→ **TASK INSTRUCTIONS**:
[A] Echo the passage in the commentary on the N5000 stipend, starting at "In late January" and ending at "electoral campaign promises?".
[B] Answer these questions from the commentary on the N5000 stipend, one per line:
(i) Who called the briefing the writer attended in late January 2016?
(ii) From which city did President Muhammadu Buhari make his announcement?
(iii) At how much is the money for the stipend estimated?

By Tajudeen Balogun, Head, African Examiner, Nigeria Bureau

Ever since the promise was made till date, I have not for once stopped asking and wondering on how far the scheme would go; as well as to what extent would the target beneficiaries be reached. It was as if I have been laden with a personal burden and after several attempts to scratch for effective solutions, none always seems to be in sight. Whether the scheme is meant for the unemployed graduates or the vulnerable, my worry over the reach and desirable result from the promised monthly N5000 across the country, especially on a long term, has curiously remained unabated.

In late January 2016, I was at a briefing called by the Minister of Information and Culture, Alhaji Lai Mohammed. Among other serious questions asked him was the effective plan by the Federal Government to properly implement payment of the monthly stipend. If the truth must be told, I was not really convinced about Alhaji Mohammed’s response to the question.

No doubt, the tone of his response was very assertive and resolute, yet, it was clear that a lot, including exchanging of experiences within and outside Nigeria and collaboration with many stakeholders must be made before any hope of (partial or total) success of the programme could be raised. Then the question is: does this government have such a luxurious of time – after almost a year in the office and still have so much to accomplish in line with her electoral campaign promises?

Moreso, given the type of Nigerian society – where many scramble for ‘free lunch’, as well as aspire to have share of the so called “commonwealth”, it can be extremely tasking before anything, meaningful and substantial is achieved, on the policy under review.

Of course, this is the reason why I was relieved when the message came last weekend whether from the President or Presidency (all to me, is semantic) that the pay had been reviewed. President Muhammadu Buhari said from Doha, the capital of Qatar that instead of paying N5000 allowance, would provide employment; improve agriculture; build and develop schools with the same money, which has been estimated at over N500 billion!

Still, another worrisome twist to Mr. President’s announcement was that he (Buhari) did not promise to pay unemployed graduates, rather, the weak. Whether he was misquoted on this or not, I do not know. But I wish to state here that, this dimension (statement) if true, is a minus to the present administration. Nigerians heard and understood very clearly from the outset, the source and content of the promise on the pay.

Be that as it may, it must be stated that care must be taken if the stipend (as now promised – only for the weak and for human capital development) must make any sense at all. Otherwise, I am afraid another failed SURE-P – social-economic-like reform initiative is imminent.

→ **DATASET CONTENT**:
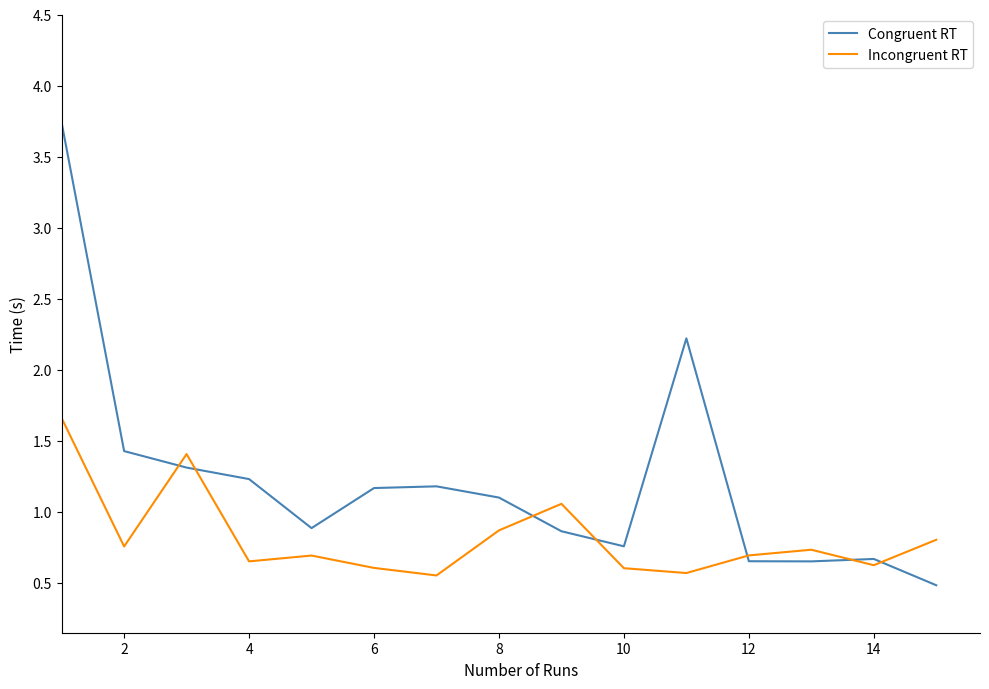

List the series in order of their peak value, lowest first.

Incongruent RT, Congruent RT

→ **RESULTS FOR EACH TASK**:
[A]
In late January 2016, I was at a briefing called by the Minister of Information and Culture, Alhaji Lai Mohammed. Among other serious questions asked him was the effective plan by the Federal Government to properly implement payment of the monthly stipend. If the truth must be told, I was not really convinced about Alhaji Mohammed’s response to the question.

No doubt, the tone of his response was very assertive and resolute, yet, it was clear that a lot, including exchanging of experiences within and outside Nigeria and collaboration with many stakeholders must be made before any hope of (partial or total) success of the programme could be raised. Then the question is: does this government have such a luxurious of time – after almost a year in the office and still have so much to accomplish in line with her electoral campaign promises?

[B]
(i) The Minister of Information and Culture, Alhaji Lai Mohammed
(ii) Doha, the capital of Qatar
(iii) Over N500 billion